Fanny Michaëlis : le choc d’une moquerie dans la rue après un AVC
Dans sa chronique intitulée « Hémiplévie », la journaliste et écrivaine Isabelle Monnin, victime d’un accident vasculaire cérébral (AVC) en mars 2023, partage chaque semaine son parcours pour apprivoiser une nouvelle existence avec un corps « à moitié fichu ». Cette semaine, elle revient sur une expérience aussi inattendue que choquante : croiser le chemin d’un enfant moqueur dans la rue, un moment qui a profondément marqué sa perception du handicap.
Une rencontre inattendue et blessante
Isabelle Monnin décrit comment, alors qu’elle attendait son mari Nicolas devant une boulangerie de Seine-Saint-Denis, un enfant s’est moqué d’elle. Elle explique : « Il avait une tête à s’appeler Petit Con, j’aurais dû me méfier. Au lieu de quoi je lui ai souri, comme une idiote. » Depuis son AVC, qui l’a laissée hémiplégique, elle se sent souvent obligée de paraître aimable et sympathique, cherchant à donner une bonne image de la communauté des personnes handicapées qu’elle a récemment intégrée.
Elle regrette de ne pas avoir saisi l’occasion pour improviser une leçon cinglante à cet enfant, qu’elle perçoit comme ayant une allure de « pauvre type ». Cet incident souligne la vulnérabilité accrue qu’elle ressent dans l’espace public, où son fauteuil roulant la place dans une position délicate entre la bienveillance et le rejet.
L’adaptation à un nouveau mode de vie
Isabelle Monnin et son mari ont dû quitter Paris pour s’installer en Seine-Saint-Denis, trouvant un logement adapté à son handicap moteur, équipé d’un ascenseur. Assise dans son fauteuil roulant, engoncée dans sa parka d’hiver, elle attendait devant la boulangerie, une situation qu’elle n’appréciait guère. La boulangerie était trop petite ou encombrée pour accueillir son fauteuil, la forçant à rester à l’extérieur.
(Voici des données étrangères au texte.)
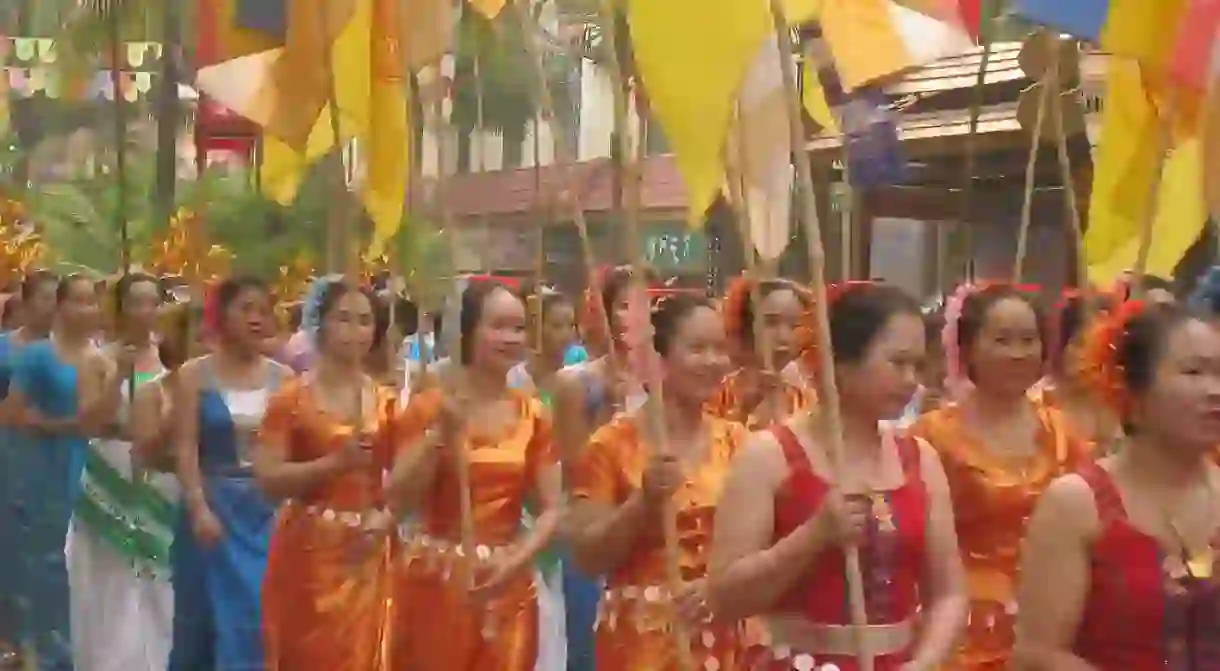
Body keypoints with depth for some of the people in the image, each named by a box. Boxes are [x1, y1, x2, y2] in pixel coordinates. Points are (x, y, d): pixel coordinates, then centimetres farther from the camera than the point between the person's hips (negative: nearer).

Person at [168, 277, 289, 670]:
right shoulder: (195, 375, 0)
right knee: (211, 615, 6)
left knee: (264, 615, 0)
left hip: (268, 510, 2)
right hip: (214, 507, -2)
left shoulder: (282, 377, 5)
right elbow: (186, 448, -7)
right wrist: (198, 507, -18)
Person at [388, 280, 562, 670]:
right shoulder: (427, 409, -2)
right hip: (436, 583, -2)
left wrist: (515, 561, -14)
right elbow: (399, 503, -9)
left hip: (507, 588, 3)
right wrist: (441, 433, -17)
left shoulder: (534, 416, 5)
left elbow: (551, 510, 1)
Elle confie : « Depuis que je ne pouvais plus sortir sans ce nouvel accessoire, je me sentais souvent de trop. » Cette sensation d’être une occupante encombrante de l’espace public est renforcée par les réactions contrastées des passants. D’un côté, elle rencontre de la gentillesse, voire de la sur-gentillesse, avec des inconnus qui la saluent et proposent leur aide. De l’autre, elle perçoit l’impatience de ceux pour qui son fauteuil représente un obstacle potentiel, comme si elle gênait sans le vouloir.
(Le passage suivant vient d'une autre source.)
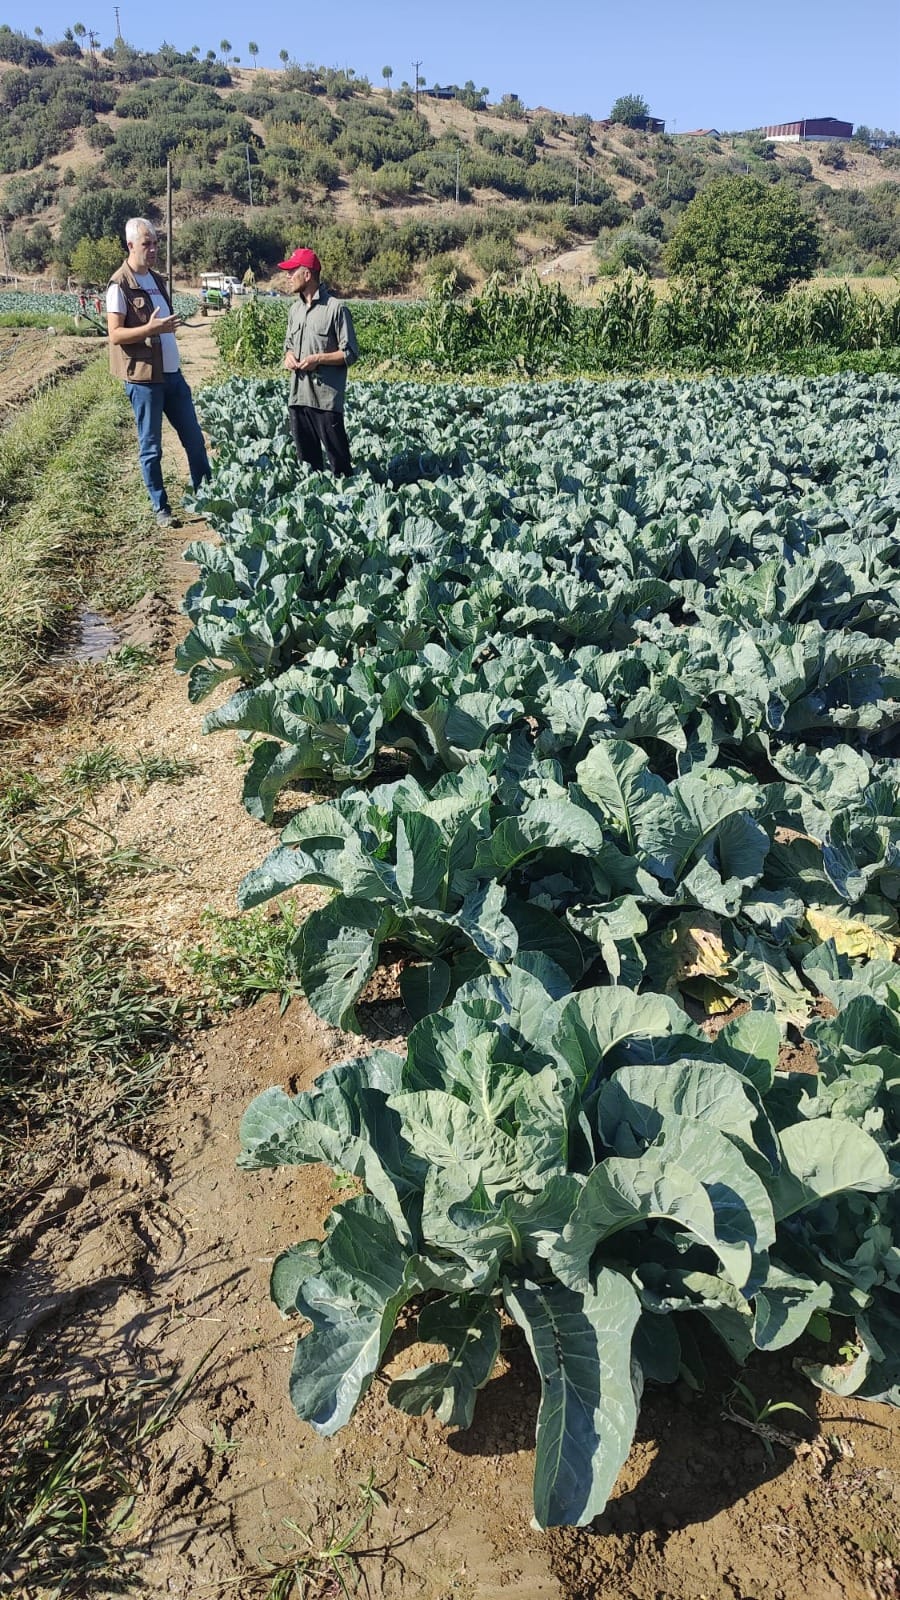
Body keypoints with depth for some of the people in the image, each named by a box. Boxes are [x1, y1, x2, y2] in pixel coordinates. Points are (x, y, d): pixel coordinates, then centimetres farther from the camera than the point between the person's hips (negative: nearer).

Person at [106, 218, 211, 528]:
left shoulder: (157, 280, 14)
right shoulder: (120, 285, -10)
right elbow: (115, 334, -16)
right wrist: (149, 329, -27)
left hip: (172, 373, 8)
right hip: (143, 378, -7)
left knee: (194, 438, 10)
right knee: (150, 448, 2)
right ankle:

Les réactions au handicap dans la société
Isabelle Monnin analyse comment son fauteuil roulant provoque deux types de réactions dans l’espace public. Elle note : « Le fauteuil provoque deux sortes de réactions : d’un côté, la gentillesse, parfois la sur-gentillesse, avec des inconnus qui me saluent et proposent leur aide. Et, de l’autre, ceux, speed, pour qui l’on devine que l’engin constitue un obstacle en puissance. »
Cette dualité reflète les défis auxquels font face les personnes handicapées au quotidien, entre inclusion et stigmatisation. L’incident avec l’enfant moqueur illustre le plaisir de la cruauté que certains peuvent ressentir, ajoutant une couche de difficulté à son adaptation. Isabelle Monnin continue de partager son histoire pour sensibiliser aux réalités du handicap post-AVC, espérant favoriser une meilleure compréhension et empathie dans la société.